All this leads to my epiphany. The games I’ve had the most fun with in my life are the adventures – those games that take me away to some fantastic world. Something free from my mundane nine-to-five. I don’t want to blast away rebels on the streets of Guadalnublar when I can be traipsing through the land of Hyrule, my ‘link’ to this magic world a noble elf, an intrepid space pirate or hell, a heroic plumber. Nintendo gets it. Their first party games are as polished as these entertainments come. They’re the Pixar of the interactive entertainment industry – producing treasures that even when they’re not as good as their own benchmark – they stand tall among everyone else.
Which is what led me to change my opinion and choose Wii. Although the spec sheet for both the PS3 and the 360 is a mile long, the Wii has shown me something the other two systems haven’t. The promise of innovation and more importantly – fun. Right out of the gate, they are offering up Next Gen incarnations of Mario, Zelda and Metroid (gaming’s holy trinity). The downside – they’re not designed for HD. The upside – I’m a few years away from investing in HD – so the benefits that the 360 and PS3 bring to the table right now are lost on me – as I’m funneling their high def picture through a standard def display. The Wii is designed around standard def – meaning my picture will look pretty damn good using component cables on my 36” flat screen. So while the graphics may not appear ripped from the headlines, they do look stellar. In fact, they stay in that sweet spot of looking like a game. I live in reality. I don’t need to play it.
This may seem like a lot of words for a subject considered silly to some – and I always feel the need to justify my passion – but I’ve been playing these games since I was 5 years old. Something happened way back then to merge this pastime to my DNA. This is my gardening.
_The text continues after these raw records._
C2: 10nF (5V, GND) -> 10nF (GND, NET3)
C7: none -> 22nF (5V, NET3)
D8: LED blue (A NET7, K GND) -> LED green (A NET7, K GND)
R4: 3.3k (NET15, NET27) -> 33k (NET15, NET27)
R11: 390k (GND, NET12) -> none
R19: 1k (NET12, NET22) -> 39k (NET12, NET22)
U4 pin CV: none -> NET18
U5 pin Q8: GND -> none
This is my photography. This is my hobby. Granted, the playing time has vastly diminished over the years and if pressed I could offer plenty of evidence to support my case that games are a marginal part of my life today (would I have the career, family and friends I do now if I were a pasty white cavefish?). These days, an hour or two at the end of the evening while the rest of my world slumbers, works wonders as therapy. With the shear volume of tasks that conspire to raise my stress level, a couple hours transported to Hyrule or Zebes or (Well, where the hell does Mario live? It should be the Bronx but it looks a lot like The Mushroom Kingdom) – is a nice escape.
I think that’s why I always glom onto those news reports that an hour spent playing Super Monkey Ball increase surgery success rates among doctors – or news that elderly people who play videogames exhibit greater mental ability and cut their risks of memory degradation and Alzheimer’s disease by ‘x’ amount. Like I said, I’m always justifying. I should stop that. It could be worse, I could be out drinking every night and struggling to remember the names of my kids – Cecil and Ariel.
I’ve sort of meandered but the point is – I gave this a lot of thought and have come to the realization that if I am going to continue using games as a stress relief and pastime, I better damn well be having fun. That’s why Wii is for me. If given the choice of playing the new Zelda over the new Halo – I take Zelda any day. Metroid bests Mercenaries. Mario over Doom?
Hey, the Goomba beats the goblin any day of the week.